■ WHAT TO DO:
From the listing below, pick out and copy each line containing the string "Served".

■ SUPPLIED ENTRIES:
################
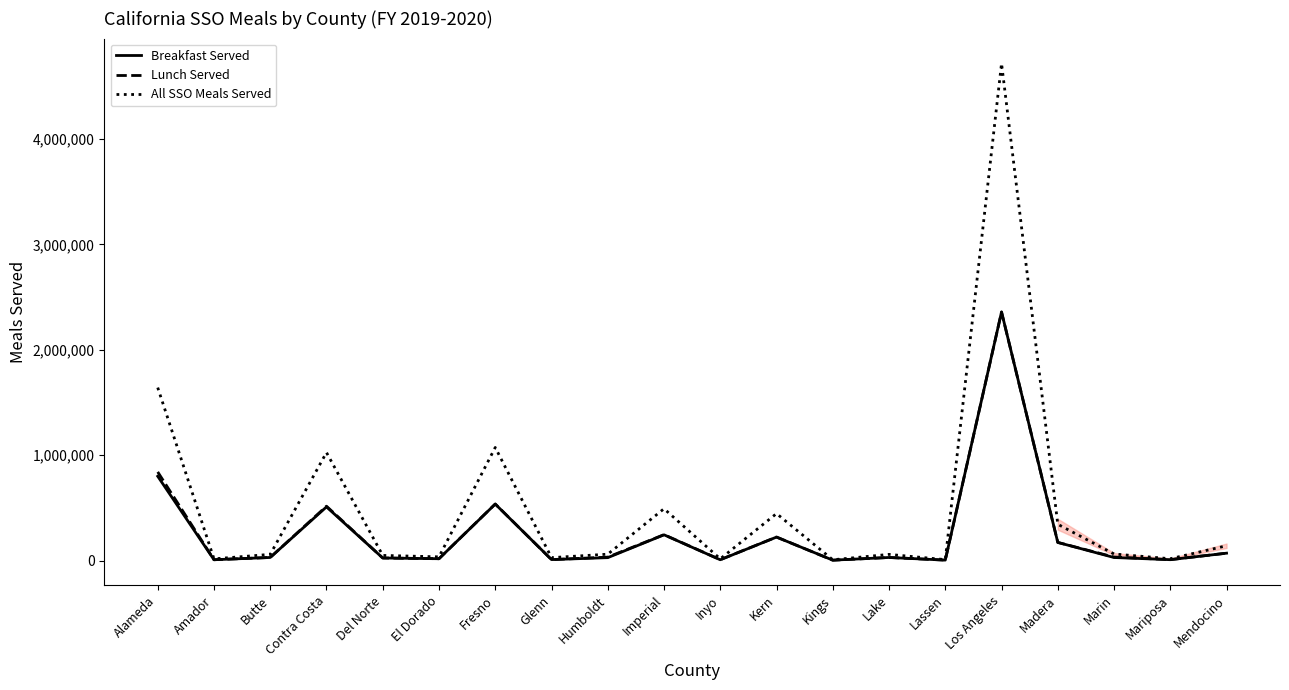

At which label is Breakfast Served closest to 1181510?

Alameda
################
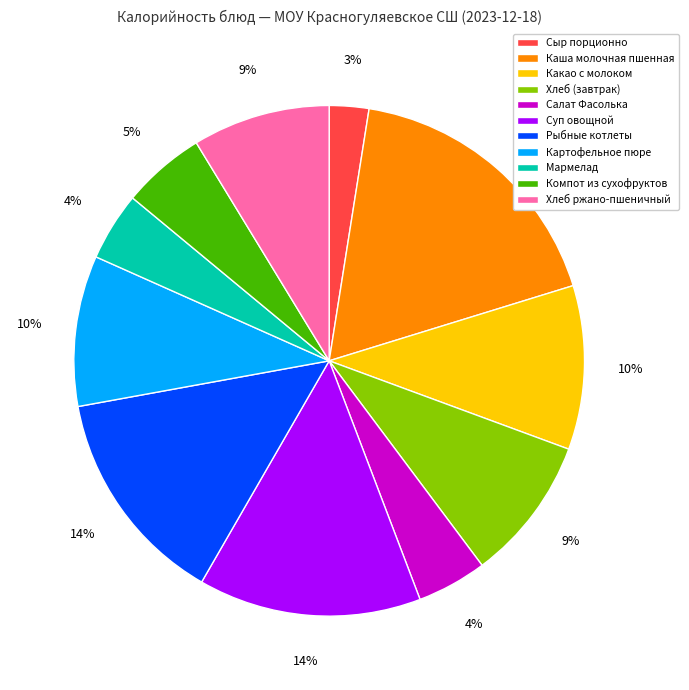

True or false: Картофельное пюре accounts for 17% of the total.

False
################
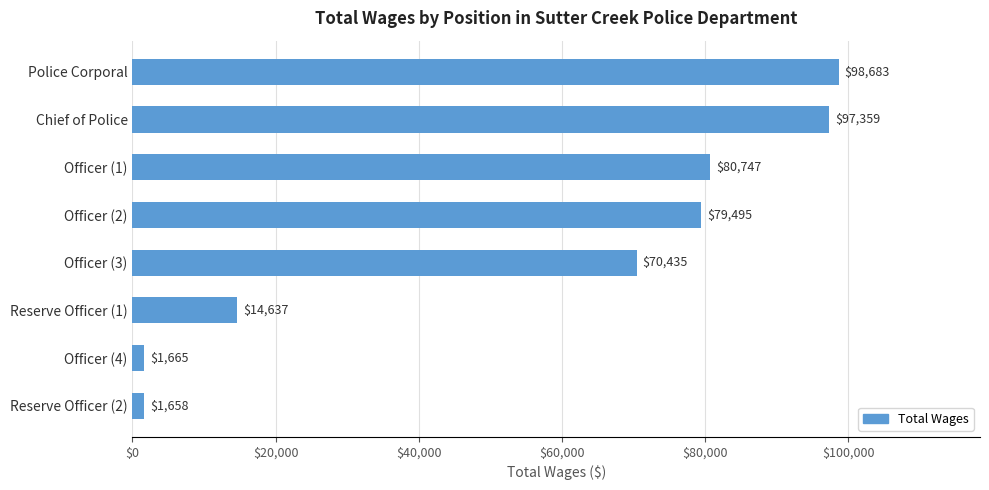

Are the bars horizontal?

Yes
################
■ TASK ANSWER:
At which label is Breakfast Served closest to 1181510?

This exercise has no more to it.